Re: testing group -- please test the documentation
> > most new installers install from a cd
>
> At home, yes...
Hi All,
consider this purely FYA, if not simply gonzo - I'll defend no claim to it being a valid generalisation ;-) but my friends and I had a little chuckle about this claim in the hamm distribution.
Mainly because it was our own experience that a floppy install ( and large doses of ftp ) was in fact the most reliable and painless way to successfully install hamm, at least on 'old' hardware ( ie. 486's and non-atapi cdroms ), despite claims of just the opposite in the install docs.. ;-)
But perhaps relevant to here is the thought that many people may in fact try debian from an online download before they commit to buying a CD, after all not only are they often making a big step from the OS their box probably came packaged with, but they may also be deciding between a number of available linux distributions.. ( excepting of course those who get it rammed down their throats by enthusiastic friends, but the install docs in that case will be secondary to the preferred ( and probably well tested ) methods of their friends/benefactors ;-)

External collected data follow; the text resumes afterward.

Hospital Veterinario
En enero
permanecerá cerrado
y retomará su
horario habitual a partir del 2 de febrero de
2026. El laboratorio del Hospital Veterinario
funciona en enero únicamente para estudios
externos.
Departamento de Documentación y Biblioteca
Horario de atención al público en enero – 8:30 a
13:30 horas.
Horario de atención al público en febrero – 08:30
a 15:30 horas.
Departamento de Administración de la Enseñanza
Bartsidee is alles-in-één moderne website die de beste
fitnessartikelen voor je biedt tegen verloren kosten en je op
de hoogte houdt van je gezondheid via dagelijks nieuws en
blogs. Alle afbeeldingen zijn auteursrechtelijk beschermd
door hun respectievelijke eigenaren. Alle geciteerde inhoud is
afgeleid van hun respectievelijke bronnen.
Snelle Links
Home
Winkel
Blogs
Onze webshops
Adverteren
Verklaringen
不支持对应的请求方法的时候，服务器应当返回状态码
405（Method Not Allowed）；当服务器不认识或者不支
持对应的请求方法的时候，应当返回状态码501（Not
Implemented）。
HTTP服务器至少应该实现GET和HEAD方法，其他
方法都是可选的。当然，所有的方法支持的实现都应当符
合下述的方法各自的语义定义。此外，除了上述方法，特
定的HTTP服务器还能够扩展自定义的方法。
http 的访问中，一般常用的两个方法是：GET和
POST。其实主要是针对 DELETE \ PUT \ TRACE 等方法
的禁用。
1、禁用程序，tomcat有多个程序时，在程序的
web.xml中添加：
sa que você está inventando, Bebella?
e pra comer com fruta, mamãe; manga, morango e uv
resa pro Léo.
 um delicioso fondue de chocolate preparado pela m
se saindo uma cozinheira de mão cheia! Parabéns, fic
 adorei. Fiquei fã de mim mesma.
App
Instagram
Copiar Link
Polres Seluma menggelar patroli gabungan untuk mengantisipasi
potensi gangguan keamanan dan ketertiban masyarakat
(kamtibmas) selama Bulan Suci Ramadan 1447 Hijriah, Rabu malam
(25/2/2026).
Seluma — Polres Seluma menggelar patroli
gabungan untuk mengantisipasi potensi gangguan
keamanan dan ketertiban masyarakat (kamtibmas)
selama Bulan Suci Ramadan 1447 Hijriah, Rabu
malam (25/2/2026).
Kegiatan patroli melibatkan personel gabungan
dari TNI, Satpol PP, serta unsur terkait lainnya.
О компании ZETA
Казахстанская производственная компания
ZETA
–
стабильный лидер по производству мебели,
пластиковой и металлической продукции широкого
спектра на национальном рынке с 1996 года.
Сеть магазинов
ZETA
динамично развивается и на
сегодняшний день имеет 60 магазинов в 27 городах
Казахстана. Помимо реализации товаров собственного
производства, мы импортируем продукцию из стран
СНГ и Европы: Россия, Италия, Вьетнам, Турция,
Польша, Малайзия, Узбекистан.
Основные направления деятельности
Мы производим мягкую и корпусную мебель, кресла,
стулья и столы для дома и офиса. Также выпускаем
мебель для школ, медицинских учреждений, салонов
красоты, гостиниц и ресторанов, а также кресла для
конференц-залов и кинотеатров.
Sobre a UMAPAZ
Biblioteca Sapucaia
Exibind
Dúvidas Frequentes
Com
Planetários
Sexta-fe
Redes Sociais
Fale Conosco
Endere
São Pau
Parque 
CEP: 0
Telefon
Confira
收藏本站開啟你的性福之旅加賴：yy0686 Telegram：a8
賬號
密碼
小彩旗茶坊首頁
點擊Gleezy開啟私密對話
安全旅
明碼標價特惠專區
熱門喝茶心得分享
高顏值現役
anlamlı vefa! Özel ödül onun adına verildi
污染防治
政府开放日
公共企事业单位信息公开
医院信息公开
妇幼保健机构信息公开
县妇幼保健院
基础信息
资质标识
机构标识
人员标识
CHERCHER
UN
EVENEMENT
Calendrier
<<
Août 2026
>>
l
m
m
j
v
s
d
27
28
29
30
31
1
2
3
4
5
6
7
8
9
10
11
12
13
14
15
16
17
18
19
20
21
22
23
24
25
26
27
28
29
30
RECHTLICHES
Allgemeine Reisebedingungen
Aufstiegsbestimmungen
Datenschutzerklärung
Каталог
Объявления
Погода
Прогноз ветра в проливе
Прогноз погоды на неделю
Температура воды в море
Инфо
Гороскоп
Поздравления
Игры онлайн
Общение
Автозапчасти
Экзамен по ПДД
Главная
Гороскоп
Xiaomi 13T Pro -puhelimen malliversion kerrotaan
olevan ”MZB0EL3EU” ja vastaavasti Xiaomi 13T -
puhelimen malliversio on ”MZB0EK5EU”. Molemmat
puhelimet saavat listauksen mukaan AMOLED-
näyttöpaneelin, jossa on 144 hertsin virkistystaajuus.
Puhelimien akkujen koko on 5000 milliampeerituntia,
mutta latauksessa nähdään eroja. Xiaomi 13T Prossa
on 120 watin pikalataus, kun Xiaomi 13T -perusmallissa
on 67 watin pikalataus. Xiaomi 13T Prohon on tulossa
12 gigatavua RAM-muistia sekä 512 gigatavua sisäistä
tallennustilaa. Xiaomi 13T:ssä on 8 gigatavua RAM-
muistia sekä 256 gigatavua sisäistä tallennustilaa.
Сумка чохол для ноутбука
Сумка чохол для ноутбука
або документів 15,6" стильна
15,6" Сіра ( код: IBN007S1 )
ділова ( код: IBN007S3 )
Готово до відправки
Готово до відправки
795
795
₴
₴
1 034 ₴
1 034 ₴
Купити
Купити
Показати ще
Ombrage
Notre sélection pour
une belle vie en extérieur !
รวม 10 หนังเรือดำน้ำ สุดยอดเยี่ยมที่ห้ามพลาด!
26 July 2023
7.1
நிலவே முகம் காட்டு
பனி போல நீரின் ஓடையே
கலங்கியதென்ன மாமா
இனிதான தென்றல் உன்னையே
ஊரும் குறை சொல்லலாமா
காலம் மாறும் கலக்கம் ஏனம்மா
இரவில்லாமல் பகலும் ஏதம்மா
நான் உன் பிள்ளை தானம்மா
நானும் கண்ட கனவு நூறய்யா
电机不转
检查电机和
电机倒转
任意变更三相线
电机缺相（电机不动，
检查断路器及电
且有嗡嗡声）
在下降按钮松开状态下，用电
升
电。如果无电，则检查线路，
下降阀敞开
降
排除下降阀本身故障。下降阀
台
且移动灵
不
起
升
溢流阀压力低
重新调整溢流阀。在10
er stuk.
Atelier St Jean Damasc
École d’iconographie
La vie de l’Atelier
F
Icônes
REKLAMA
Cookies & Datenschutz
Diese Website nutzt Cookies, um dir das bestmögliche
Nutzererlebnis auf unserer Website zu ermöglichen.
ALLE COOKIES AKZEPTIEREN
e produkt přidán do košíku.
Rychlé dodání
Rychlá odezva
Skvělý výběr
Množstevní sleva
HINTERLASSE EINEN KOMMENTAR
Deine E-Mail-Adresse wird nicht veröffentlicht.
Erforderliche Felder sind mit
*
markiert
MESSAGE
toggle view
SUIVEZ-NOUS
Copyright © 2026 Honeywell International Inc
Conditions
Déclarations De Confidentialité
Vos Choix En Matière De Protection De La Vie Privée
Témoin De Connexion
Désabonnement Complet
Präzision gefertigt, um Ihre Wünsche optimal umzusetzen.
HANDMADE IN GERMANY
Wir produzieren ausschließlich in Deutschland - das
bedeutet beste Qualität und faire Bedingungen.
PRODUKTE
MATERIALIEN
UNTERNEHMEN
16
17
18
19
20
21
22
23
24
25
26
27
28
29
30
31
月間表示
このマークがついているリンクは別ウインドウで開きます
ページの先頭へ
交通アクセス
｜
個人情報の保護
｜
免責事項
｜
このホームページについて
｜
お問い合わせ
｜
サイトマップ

Their upgrades will almost certainly come from online.. in our experience at least, a set of CD's are a great (and cheap, fast..) offline archive, but debian *lives* online. ( and it always seems easier to explain ftp and bad package recovery to someone, than something like, what we mean by "potato is 'unstable'" - after all, many 'new installers' already have firm concepts of both.. )
anyhow, thats probably 2c worth by now.. don't send it in cash, micropayments are something else greedy idiots screwed up. And if you haven't heard me say it before - Heartfelt THANKS. To all who've thus contributed.